If you are interested, I have some thoughts about that.
First of all, there’s no talent… Well, actually, it exists, but that does no fundamental matter. What do I mean?
If you ask most people to describe the talent, to define what it is, more likely, they will tell you about some universally recognized persons who made (or still making) masterpieces no matter in which sphere. But in fact, they describe the top of the mountain, the visible results of the skill. And don’t consider what is below: years of study, even more years of practice, a rich experience, a sea of mistakes, plenty of fallings and even more risings, lakes of tears, hills of insecurity and rocks of selfless dedication to the deed, and so on, etc.

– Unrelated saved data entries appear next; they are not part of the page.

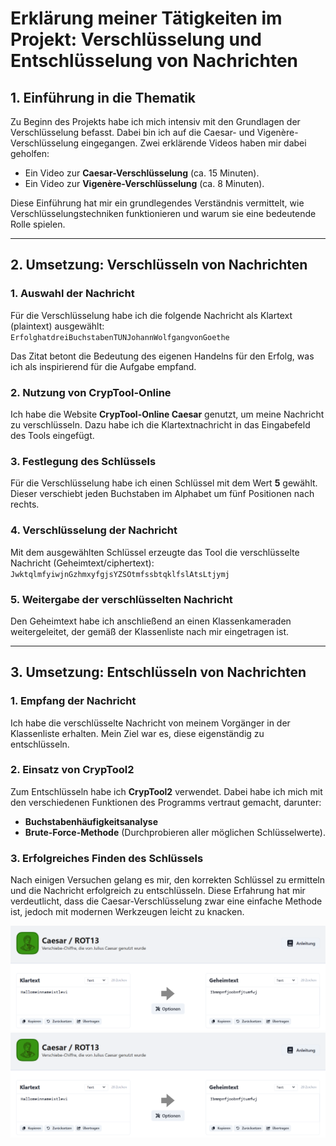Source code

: # Erklärung meiner Tätigkeiten im Projekt: Verschlüsselung und Entschlüsselung von Nachrichten

## 1. Einführung in die Thematik  
Zu Beginn des Projekts habe ich mich intensiv mit den Grundlagen der Verschlüsselung befasst. Dabei bin ich auf die Caesar- und Vigenère-Verschlüsselung eingegangen. Zwei erklärende Videos haben mir dabei geholfen:  
- Ein Video zur **Caesar-Verschlüsselung** (ca. 15 Minuten).  
- Ein Video zur **Vigenère-Verschlüsselung** (ca. 8 Minuten).  

Diese Einführung hat mir ein grundlegendes Verständnis vermittelt, wie Verschlüsselungstechniken funktionieren und warum sie eine bedeutende Rolle spielen.

---

## 2. Umsetzung: Verschlüsseln von Nachrichten  

### 1. Auswahl der Nachricht  
Für die Verschlüsselung habe ich die folgende Nachricht als Klartext (plaintext) ausgewählt:  
`ErfolghatdreiBuchstabenTUNJohannWolfgangvonGoethe`  

Das Zitat betont die Bedeutung des eigenen Handelns für den Erfolg, was ich als inspirierend für die Aufgabe empfand.

### 2. Nutzung von CrypTool-Online  
Ich habe die Website **CrypTool-Online Caesar** genutzt, um meine Nachricht zu verschlüsseln. Dazu habe ich die Klartextnachricht in das Eingabefeld des Tools eingefügt.

### 3. Festlegung des Schlüssels  
Für die Verschlüsselung habe ich einen Schlüssel mit dem Wert **5** gewählt. Dieser verschiebt jeden Buchstaben im Alphabet um fünf Positionen nach rechts.

### 4. Verschlüsselung der Nachricht  
Mit dem ausgewählten Schlüssel erzeugte das Tool die verschlüsselte Nachricht (Geheimtext/ciphertext):  
`JwktqlmfyiwjnGzhmxyfgjsYZSOtmfssbtqklfslAtsLtjymj`

### 5. Weitergabe der verschlüsselten Nachricht  
Den Geheimtext habe ich anschließend an einen Klassenkameraden weitergeleitet, der gemäß der Klassenliste nach mir eingetragen ist.

---

## 3. Umsetzung: Entschlüsseln von Nachrichten  

### 1. Empfang der Nachricht  
Ich habe die verschlüsselte Nachricht von meinem Vorgänger in der Klassenliste erhalten. Mein Ziel war es, diese eigenständig zu entschlüsseln.

### 2. Einsatz von CrypTool2  
Zum Entschlüsseln habe ich **CrypTool2** verwendet. Dabei habe ich mich mit den verschiedenen Funktionen des Programms vertraut gemacht, darunter:  
- **Buchstabenhäufigkeitsanalyse**  
- **Brute-Force-Methode** (Durchprobieren aller möglichen Schlüsselwerte).

### 3. Erfolgreiches Finden des Schlüssels  
Nach einigen Versuchen gelang es mir, den korrekten Schlüssel zu ermitteln und die Nachricht erfolgreich zu entschlüsseln. Diese Erfahrung hat mir verdeutlicht, dass die Caesar-Verschlüsselung zwar eine einfache Methode ist, jedoch mit modernen Werkzeugen leicht zu knacken.

![image](Bilder/crytool.png)
![image](Bilder/crytool.png)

It’s very simple. Talent isn’t some kind of superpower that gives you the possibility to make something outstanding without hard work. It’s just a base. A starting point, if you will.
Let’s take an example. There’s some kid; name him kid #1. At some moment, for some reason, he decided to be a photographer. His parents buy him the first camera. He starts to photograph everything he sees around. When someone asks him what genre of photography he prefers, he replies that he doesn’t limit himself to one genre. He likes to photograph everything, from landscapes and street scenes to portraits and architecture. After some time, he suddenly faces some photography masterpiece that strikes him to the core. And he finally realizes that he does poor photography, knows nothing but simultaneously understands which genre in photography he will choose. And he goes to photography courses where he studies the basics. After few months, his photographs look much more harmonic. They become meaningful images, not sudden pictures anymore. They are still far from what could be called masterpieces, but at least they are no more trash.

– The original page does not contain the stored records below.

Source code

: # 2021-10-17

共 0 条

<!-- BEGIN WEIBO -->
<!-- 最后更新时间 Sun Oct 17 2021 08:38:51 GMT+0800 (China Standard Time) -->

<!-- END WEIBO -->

There’s some other kid. Name him kid #2. Once he finds a camera of his mother or father, he goes for a walk and starts taking pictures. Later, his parents see those images and are surprisingly ask: “Did you take these photographs?” Because these images look harmonic and meaningful. They are far from what could be called masterpieces, but this is just his first attempt!
So, both kids made their first steps in photography and reached the first milestone on their paths. Kid #1 spent noticeably more time for that. But both have more or less the same result. And we can say that kid #2 is talented. But they both made just the first steps. They have plenty to study, a lot to try. This is a long way, and they just started their journey. And nobody can guarantee that kid #2 will succeed while kid #1 won’t. There’s the same probability of the opposite result.
Thus, the initial talent doesn’t free you from the hard work. It’s just a position to start a bit further than the others. If you have it, you have the advantage. But the long-run winners are not often those who started better.